_Directions_
Which lines in the rows below contain the string "нтранс"? Gather each of them and copy it in full, treating uppercase and lowercase as different.

Entries drawn from a collection

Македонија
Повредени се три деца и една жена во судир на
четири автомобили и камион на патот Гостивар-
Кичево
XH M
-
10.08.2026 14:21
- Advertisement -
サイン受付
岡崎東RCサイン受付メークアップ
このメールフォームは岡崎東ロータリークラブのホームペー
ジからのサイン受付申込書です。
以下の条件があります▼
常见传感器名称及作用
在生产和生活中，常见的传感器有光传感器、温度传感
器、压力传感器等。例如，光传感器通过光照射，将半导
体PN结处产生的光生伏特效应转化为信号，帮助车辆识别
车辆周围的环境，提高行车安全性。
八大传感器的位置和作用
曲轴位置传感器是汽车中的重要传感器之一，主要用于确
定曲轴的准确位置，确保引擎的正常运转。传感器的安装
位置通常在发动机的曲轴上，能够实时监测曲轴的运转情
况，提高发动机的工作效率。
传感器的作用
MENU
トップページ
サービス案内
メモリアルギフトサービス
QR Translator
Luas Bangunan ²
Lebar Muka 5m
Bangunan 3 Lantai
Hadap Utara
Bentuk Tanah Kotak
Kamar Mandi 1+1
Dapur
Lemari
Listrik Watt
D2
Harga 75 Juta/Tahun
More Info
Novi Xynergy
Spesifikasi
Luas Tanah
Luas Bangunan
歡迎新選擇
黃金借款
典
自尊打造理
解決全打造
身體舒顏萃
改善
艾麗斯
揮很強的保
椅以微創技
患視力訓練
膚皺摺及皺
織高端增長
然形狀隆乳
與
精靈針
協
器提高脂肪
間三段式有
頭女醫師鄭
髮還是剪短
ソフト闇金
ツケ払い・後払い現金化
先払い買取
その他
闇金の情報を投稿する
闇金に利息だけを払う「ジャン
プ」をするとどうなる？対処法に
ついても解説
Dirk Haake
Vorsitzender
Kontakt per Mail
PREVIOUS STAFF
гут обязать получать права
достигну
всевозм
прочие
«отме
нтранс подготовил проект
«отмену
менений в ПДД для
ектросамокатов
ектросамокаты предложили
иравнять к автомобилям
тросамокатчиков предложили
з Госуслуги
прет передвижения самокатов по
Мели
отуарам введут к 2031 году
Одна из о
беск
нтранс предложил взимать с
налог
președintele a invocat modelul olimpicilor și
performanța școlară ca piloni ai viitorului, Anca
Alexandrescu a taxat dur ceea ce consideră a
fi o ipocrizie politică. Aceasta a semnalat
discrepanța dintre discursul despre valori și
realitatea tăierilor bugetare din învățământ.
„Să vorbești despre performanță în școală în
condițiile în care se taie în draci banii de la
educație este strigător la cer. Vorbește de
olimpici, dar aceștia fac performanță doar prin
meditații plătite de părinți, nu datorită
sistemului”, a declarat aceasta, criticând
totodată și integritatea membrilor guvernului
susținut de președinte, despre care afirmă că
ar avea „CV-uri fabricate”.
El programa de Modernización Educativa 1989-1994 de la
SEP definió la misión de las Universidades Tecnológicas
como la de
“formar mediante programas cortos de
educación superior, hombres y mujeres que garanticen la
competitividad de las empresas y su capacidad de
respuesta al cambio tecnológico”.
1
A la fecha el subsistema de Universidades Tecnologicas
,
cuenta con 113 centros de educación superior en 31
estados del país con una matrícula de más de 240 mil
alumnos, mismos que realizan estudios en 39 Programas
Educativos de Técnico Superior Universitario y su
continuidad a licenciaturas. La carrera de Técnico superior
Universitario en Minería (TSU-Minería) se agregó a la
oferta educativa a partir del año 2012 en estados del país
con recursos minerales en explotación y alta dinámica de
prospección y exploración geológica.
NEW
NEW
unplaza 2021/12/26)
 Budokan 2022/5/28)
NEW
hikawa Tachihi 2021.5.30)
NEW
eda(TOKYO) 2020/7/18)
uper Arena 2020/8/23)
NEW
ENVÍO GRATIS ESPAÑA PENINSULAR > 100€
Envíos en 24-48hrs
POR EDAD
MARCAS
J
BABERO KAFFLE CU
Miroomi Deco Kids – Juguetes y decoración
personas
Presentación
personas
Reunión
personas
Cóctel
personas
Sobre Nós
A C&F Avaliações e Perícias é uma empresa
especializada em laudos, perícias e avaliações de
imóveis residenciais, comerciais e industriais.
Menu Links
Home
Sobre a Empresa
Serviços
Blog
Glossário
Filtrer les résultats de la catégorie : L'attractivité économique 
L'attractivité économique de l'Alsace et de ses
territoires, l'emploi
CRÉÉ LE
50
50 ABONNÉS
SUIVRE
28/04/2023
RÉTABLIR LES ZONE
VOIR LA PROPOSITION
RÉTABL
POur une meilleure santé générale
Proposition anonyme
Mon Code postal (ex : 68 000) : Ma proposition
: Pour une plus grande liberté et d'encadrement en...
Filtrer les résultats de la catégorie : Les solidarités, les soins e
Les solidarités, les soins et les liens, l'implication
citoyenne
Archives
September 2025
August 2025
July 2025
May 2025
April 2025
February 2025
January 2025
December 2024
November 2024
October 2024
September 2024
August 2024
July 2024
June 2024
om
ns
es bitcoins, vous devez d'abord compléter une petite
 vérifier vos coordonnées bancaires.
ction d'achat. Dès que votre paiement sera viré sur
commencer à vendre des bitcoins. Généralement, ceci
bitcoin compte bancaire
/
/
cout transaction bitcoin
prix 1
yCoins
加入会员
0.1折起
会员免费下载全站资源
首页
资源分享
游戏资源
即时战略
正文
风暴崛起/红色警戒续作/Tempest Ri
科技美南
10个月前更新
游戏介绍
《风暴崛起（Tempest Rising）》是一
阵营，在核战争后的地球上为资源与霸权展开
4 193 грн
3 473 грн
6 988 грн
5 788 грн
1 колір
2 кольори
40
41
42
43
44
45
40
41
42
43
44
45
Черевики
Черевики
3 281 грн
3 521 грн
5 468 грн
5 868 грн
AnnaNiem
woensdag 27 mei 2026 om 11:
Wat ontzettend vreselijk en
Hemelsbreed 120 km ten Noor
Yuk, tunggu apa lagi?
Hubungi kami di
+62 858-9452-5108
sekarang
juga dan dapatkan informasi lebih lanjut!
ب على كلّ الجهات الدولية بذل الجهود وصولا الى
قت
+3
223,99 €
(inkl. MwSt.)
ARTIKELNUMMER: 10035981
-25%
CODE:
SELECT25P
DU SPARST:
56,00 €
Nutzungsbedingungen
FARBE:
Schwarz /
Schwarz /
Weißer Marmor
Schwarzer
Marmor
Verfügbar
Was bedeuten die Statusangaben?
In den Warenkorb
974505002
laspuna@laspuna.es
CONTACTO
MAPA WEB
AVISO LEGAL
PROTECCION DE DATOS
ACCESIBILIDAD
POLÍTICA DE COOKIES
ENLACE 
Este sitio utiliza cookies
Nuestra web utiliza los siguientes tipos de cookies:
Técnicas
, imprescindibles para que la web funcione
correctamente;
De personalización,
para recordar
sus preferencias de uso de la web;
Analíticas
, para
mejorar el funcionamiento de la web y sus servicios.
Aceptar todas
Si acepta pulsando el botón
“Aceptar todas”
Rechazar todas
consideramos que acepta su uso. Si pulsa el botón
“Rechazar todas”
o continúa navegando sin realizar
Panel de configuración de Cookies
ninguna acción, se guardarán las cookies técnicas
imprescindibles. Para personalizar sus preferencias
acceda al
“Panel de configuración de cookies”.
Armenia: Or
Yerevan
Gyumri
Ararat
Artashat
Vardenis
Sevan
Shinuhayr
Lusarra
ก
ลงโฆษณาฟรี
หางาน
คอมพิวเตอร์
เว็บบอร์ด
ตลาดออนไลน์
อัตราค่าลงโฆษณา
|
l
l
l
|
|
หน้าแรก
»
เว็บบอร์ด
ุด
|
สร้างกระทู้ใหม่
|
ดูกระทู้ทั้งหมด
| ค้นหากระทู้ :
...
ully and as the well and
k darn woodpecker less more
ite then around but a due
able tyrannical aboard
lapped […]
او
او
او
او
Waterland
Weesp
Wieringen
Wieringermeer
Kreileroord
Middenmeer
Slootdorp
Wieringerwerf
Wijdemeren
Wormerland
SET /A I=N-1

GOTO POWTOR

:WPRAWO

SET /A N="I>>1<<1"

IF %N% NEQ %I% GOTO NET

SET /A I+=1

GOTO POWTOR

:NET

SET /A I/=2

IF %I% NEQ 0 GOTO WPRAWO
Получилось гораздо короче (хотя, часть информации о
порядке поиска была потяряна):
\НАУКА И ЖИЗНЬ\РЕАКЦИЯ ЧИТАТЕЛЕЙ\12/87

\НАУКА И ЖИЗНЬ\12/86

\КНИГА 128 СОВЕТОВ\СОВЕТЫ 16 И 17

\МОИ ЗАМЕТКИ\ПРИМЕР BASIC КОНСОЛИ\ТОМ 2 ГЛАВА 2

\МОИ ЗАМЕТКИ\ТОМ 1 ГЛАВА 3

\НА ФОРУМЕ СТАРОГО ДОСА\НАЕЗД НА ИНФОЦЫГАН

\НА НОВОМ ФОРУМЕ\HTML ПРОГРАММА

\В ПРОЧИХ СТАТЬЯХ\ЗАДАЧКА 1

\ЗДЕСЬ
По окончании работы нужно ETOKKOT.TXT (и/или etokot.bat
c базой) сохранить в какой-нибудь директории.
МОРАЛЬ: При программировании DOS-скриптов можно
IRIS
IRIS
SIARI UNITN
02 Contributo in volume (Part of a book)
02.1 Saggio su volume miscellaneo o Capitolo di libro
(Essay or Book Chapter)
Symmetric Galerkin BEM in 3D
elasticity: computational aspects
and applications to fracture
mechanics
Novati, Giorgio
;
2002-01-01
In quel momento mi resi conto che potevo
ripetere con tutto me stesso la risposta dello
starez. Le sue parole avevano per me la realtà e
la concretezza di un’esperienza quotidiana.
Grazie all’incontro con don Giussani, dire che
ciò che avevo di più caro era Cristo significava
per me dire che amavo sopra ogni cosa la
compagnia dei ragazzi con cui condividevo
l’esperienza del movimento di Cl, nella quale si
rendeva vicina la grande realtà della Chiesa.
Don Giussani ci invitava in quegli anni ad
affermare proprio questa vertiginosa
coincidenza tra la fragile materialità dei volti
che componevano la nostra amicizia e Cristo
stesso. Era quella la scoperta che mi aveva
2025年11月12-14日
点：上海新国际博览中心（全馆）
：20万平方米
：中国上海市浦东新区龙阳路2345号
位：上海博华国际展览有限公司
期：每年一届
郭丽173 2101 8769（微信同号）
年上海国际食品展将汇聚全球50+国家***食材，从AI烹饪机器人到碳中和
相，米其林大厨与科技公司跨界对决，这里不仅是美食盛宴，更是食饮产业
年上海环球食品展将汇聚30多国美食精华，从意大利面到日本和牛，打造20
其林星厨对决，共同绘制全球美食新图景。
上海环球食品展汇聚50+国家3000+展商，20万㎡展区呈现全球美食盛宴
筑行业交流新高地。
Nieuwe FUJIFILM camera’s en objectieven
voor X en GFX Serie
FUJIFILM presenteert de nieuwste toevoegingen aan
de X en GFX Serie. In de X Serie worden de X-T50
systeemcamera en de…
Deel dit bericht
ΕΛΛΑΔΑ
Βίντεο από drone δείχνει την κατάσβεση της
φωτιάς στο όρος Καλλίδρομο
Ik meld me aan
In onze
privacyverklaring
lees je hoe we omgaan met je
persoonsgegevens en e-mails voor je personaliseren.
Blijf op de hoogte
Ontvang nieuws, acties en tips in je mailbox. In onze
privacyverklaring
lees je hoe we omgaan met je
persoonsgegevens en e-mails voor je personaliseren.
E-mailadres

_Answer for the task_
нтранс подготовил проект
нтранс предложил взимать с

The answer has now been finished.